0 ;;; defconf: accept established,related,rem untracked
chain=input action=accept connection-state=established,related
1 ;;; defconf: drop invalid
chain=input action=drop connection-state=invalid
4 ;;; defconf: drop all not coming from LAN
chain=input action=drop in-interface-list=!LAN
7 ;;; SSH From inside network
chain=input action=accept connection-state=new protocol=tcp in-interface=bridge2-5 dst-port=22 log=yes log-prefix="NEW SSH"
8 ;;;
chain=input action=drop
ip firewall filter print where chain=output
# X = disabled
9 ;;; Output related
chain=output action=accept connection-state=established,related out-interface=bridge2-5
10 X ;;; SSH out
chain=output action=accept connection-state=new protocol=tcp out-interface=bridge2-5 src-port=22
11 ;;;
chain=output action=drop log=no log-prefix=""
So I was thinking that the rule 10 was necessary, but it seem not !?
is the rule 0 consider the connection already as related !?
Looks like you have an explicit rule for this (assuming you are testing from within the LAN?):
chain=input action=accept connection-state=new protocol=tcp in-interface=bridge2-5 dst-port=22 log=yes log-prefix="NEW SSH"
Can you please use export instead of print (the latter makes it less readable).

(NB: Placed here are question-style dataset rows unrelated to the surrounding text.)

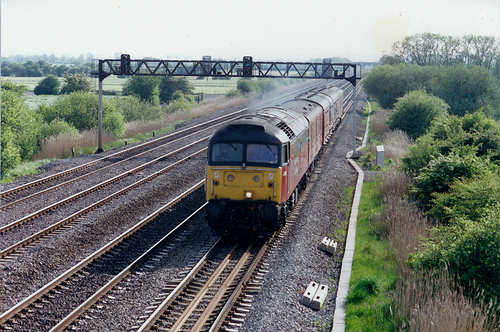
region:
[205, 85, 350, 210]
the train is black and red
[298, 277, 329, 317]
stones are on the side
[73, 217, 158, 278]
gravel is between the tracks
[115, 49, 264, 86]
traffic light is above the train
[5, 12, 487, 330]
the photo was taken during the day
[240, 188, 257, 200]
the train light is on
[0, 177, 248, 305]
four sets of train trucks are on the rainroad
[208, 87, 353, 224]
the train is a cargo train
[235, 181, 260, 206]
this is the head lump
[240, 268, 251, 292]
this is a metal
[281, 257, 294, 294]
these are small rocks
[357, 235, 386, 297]
this is a grass area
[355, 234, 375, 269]
the grass is green in color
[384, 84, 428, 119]
this is a tree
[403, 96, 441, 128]
the leaves are green in color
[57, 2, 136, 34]
this is the sky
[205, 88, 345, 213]
yellow and red train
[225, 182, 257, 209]
white light on train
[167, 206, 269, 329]
train on brown track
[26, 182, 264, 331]
grey gravel in tracks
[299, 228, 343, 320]
wooden ties near tracks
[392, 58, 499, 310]
green trees next to tracks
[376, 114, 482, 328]
brown and reedy plants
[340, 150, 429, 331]
green grass near tracks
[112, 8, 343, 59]
grey and cloudy sky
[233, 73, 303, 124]
steam rising from train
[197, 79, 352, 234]
this is a train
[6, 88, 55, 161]
this is a shrub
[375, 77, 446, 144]
this is a shrub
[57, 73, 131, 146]
this is a shrub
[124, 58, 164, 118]
this is a shrub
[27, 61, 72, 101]
this is a shrub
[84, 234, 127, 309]
this is a railway line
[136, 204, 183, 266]
this is a railway line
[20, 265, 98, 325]
this is a railway line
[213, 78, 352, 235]
red and yellow train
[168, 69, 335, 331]
train on brown track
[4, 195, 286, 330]
grey gravel between tracks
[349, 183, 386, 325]
green grass is thick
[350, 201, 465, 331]
brown reeds near track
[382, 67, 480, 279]
green trees along track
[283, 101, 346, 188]
side of train is red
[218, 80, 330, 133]
top of cars is black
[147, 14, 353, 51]
grey and cloudy sky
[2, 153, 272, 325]
four sets of train tracks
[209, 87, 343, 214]
train is yellow and red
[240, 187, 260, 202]
train has front light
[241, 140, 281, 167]
train has front window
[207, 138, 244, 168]
train has front window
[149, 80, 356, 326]
train is on train track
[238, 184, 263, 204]
train front light is on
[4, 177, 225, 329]
train track is brown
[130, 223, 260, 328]
train track is brown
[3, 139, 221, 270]
train track is brown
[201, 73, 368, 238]
red and yellow train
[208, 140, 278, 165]
black widnshield in front of train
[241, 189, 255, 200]
round bright front light on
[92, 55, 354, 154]
black poles with black traffic lights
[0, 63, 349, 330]
metal rusty train tracks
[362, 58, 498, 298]
a bunch of green bushes in right side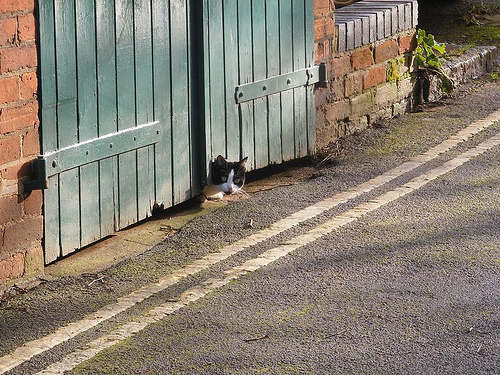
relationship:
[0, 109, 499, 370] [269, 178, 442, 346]
line on ground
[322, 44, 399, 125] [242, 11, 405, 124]
bricks on a building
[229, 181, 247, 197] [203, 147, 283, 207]
whiskers on cat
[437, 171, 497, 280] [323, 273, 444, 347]
shadows on ground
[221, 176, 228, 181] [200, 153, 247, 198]
eye on a cat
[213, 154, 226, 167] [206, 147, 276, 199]
ear connected to cat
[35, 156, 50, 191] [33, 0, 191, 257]
hinge connected to door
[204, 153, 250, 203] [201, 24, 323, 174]
cat underneath door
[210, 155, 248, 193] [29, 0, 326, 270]
cat's head underneath door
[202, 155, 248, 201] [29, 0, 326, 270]
cat underneath door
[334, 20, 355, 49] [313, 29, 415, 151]
bricks on top of wall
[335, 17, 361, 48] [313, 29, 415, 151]
bricks on top of wall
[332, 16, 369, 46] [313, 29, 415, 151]
bricks on top of wall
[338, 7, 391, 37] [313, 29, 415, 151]
bricks on top of wall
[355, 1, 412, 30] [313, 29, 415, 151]
bricks on top of wall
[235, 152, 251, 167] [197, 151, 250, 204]
ear connected to cat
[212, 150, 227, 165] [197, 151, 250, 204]
ear connected to cat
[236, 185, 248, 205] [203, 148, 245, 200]
whiskers connected to cat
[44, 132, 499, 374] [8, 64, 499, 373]
line painted on ground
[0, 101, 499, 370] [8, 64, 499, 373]
line painted on ground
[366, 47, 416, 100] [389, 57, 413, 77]
moss growing from brick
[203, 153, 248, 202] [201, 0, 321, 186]
cat's head stuck under door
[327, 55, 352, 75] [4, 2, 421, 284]
brick connected to building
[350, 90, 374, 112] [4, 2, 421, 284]
brick connected to building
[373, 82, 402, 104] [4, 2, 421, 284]
brick connected to building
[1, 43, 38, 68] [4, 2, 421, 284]
brick connected to building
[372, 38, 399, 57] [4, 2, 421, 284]
brick connected to building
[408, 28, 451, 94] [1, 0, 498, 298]
plant growing next to building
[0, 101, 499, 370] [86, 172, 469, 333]
line on ground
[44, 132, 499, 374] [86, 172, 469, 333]
line on ground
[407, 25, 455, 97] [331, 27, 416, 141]
plant near bricks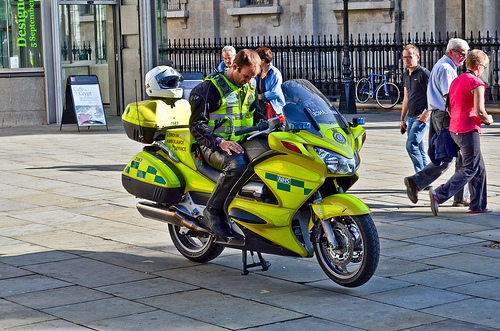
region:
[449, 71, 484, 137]
woman's shirt is red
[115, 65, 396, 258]
the motorcycle is yellow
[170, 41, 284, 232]
man sitting on motorcycle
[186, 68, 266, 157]
man wearing a yellow vest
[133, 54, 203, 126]
the helmet is white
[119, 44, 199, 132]
helmet sitting on back of motorcycle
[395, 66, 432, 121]
man's shirt is black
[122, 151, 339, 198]
green rectangles on motorcycle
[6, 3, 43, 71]
green letters on window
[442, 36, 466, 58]
man is wearing sunglasses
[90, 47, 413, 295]
a yellow motorbike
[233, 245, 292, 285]
the bike is on a stand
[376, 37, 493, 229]
a group of pedestrians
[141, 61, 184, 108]
a white helmet on the back of the bike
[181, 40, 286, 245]
a man is sitting on the motor bike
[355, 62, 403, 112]
a blue bicycle leaning on a gate.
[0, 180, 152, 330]
concrete blocks complete the walkway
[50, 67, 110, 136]
a sign sits in front of a store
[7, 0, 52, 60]
a decal on the front of the store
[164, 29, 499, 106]
a black gate lining the back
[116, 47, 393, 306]
A man on a motorcycle.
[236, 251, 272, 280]
A kickstand for the motorcycle.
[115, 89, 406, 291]
A neon yellow motorcycle.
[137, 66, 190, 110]
A white helmet.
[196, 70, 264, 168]
A yellow reflector vest.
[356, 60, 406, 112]
A blue framed bicycle.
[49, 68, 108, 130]
A sign in front of a shop.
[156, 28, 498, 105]
A black metal fence.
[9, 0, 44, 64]
A green decal on a window.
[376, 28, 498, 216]
People walking around.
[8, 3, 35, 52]
the word design in green writing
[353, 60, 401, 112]
unattended blue bicycle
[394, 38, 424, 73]
man wearing glasses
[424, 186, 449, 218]
white shoe with red stripes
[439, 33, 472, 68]
gray haired man wearing glasses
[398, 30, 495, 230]
man and woman walking together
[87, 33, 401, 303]
man on yellow motorcycle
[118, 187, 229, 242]
chrome motorcycle muffler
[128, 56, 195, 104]
white motorcycle helmet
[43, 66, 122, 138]
sandwich board with advertising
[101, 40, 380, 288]
man on motorcycle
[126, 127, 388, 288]
yellow motorcycle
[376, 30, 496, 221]
three people walking on street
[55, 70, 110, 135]
sign standing on sidewalk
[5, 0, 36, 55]
green lettering on storefront window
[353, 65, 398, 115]
bicycle with blue frame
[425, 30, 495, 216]
man and woman walking down the street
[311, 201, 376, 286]
front wheel and tire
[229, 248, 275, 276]
kickstand underneath a motorcycle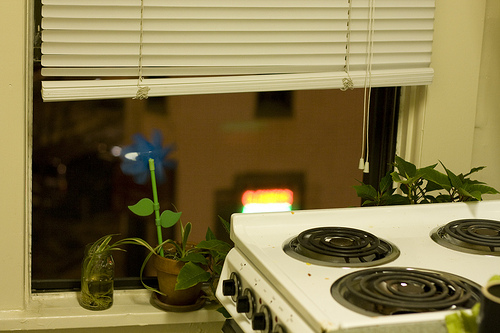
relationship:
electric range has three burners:
[208, 193, 500, 333] [282, 218, 499, 319]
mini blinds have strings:
[41, 0, 436, 104] [358, 1, 374, 175]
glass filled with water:
[73, 243, 117, 312] [77, 274, 114, 310]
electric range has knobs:
[208, 193, 500, 333] [222, 272, 286, 333]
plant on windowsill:
[78, 232, 157, 307] [1, 300, 226, 332]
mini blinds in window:
[41, 0, 436, 104] [31, 1, 401, 296]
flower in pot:
[121, 130, 183, 259] [151, 243, 213, 313]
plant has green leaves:
[354, 152, 500, 207] [352, 152, 499, 207]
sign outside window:
[240, 187, 293, 214] [31, 1, 401, 296]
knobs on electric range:
[222, 272, 286, 333] [208, 193, 500, 333]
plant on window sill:
[67, 230, 161, 314] [0, 300, 229, 331]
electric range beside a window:
[208, 193, 500, 333] [31, 1, 401, 296]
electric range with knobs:
[208, 193, 500, 333] [222, 272, 286, 333]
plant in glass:
[78, 232, 157, 307] [78, 244, 114, 312]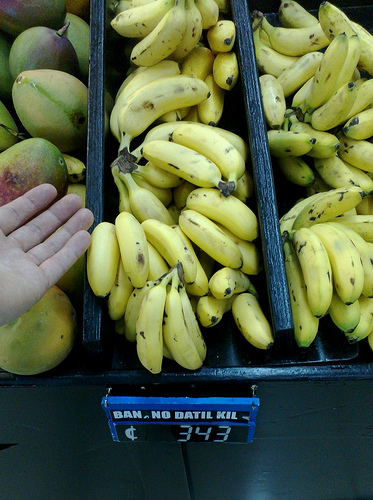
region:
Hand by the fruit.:
[6, 177, 155, 330]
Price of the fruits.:
[104, 373, 365, 475]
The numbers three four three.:
[177, 409, 278, 467]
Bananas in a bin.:
[96, 181, 271, 386]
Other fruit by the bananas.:
[17, 23, 108, 186]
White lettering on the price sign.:
[93, 390, 270, 465]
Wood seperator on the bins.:
[231, 18, 304, 317]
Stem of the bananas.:
[156, 265, 211, 301]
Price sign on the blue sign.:
[115, 406, 163, 461]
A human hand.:
[18, 184, 130, 330]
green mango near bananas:
[10, 68, 84, 149]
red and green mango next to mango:
[0, 135, 67, 202]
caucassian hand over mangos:
[0, 180, 90, 324]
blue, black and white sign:
[100, 384, 256, 447]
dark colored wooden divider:
[79, 0, 104, 363]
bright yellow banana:
[137, 139, 229, 188]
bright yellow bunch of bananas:
[289, 220, 367, 350]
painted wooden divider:
[230, 0, 289, 349]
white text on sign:
[109, 407, 235, 416]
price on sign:
[122, 423, 229, 441]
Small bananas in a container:
[85, 4, 372, 394]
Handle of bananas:
[102, 0, 226, 76]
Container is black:
[61, 4, 370, 387]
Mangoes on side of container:
[1, 9, 86, 376]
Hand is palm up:
[0, 177, 98, 336]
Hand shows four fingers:
[1, 175, 95, 340]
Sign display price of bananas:
[97, 393, 266, 452]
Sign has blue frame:
[89, 387, 263, 457]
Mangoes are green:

Or better…add a complete config showing all rules (and other stuff)?
Thank you @erlinden ,
This rule is for the incoming packet.
So it automatically accept the output packet too ? server → client ?!!
You are able to connect via SSH to the router from bridge-2-5 due to the combination of filter rule #7, #0 and #9. #7 allows the first incoming packet of the TCP connection. Any other packets of that connection, in both directions, are allowed by the rules #0 & #9 accepting connection-state=established,related.
Thank you @CGGXANNX ,
Indeed, my concern was about the output chain (rule 9 to be precise )

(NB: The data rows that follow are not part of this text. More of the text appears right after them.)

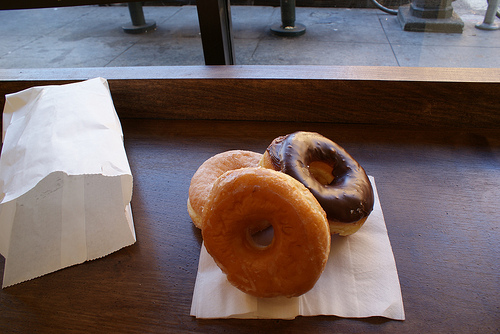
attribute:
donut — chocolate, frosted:
[265, 123, 382, 246]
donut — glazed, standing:
[192, 166, 337, 306]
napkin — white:
[188, 149, 414, 320]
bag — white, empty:
[0, 72, 145, 287]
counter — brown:
[2, 65, 499, 334]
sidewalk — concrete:
[1, 3, 500, 71]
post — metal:
[269, 1, 314, 40]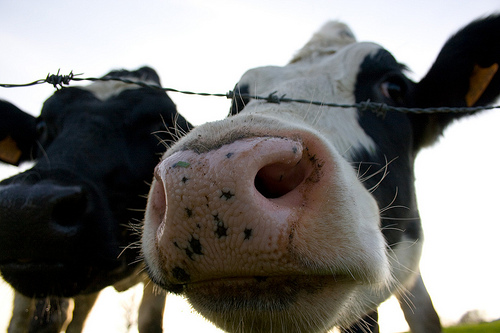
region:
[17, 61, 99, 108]
a wire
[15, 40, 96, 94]
a wire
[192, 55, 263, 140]
a wire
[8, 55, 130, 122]
a wire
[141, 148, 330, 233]
two pink nostrils of black and white cow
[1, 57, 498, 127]
metal barbed wire fence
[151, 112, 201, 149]
white whiskers of black and white cow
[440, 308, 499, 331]
patch of green grass in horizon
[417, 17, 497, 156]
one black and brown cow ear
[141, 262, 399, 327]
one cow mouth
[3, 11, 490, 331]
close up of two cows looking down through a barbed wire fence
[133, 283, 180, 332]
one cow leg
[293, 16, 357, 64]
one white hump between cow's eyes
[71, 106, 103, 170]
black fur of black and white cow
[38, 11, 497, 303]
large head of cow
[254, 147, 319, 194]
front pink nostril of cow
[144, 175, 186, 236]
other front nostril of cow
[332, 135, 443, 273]
whiskers on cows face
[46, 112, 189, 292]
whiskers on side of face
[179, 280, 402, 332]
chin whiskers on cow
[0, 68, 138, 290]
second black cow looking straight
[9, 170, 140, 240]
large nostril of cow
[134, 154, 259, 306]
black dots on front of nose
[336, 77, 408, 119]
black and white eye of cow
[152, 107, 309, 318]
Cows nose is dirty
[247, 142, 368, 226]
Dirt in cows nostril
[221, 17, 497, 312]
Cow has a white and black face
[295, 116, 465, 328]
Cow has short whiskers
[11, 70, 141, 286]
Cow is black with white accent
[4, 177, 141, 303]
Cow has a black nose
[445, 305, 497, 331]
Green grass in background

So it’s mean as soon the 7 allow the connection the rule 9 see it as establish ? (for the first attempt) or related ?
Thanks
Yes, when connection tracking is enabled, if the first packet (where connection-state=new) is not dropped, the connection is tracked and subsequent packets (in both directions), for TCP and UDP this is matched by the two source/destination address & port pairs, will have connection-state=established. Which means the response packets sent by the router to the client will be accepted by rule #9.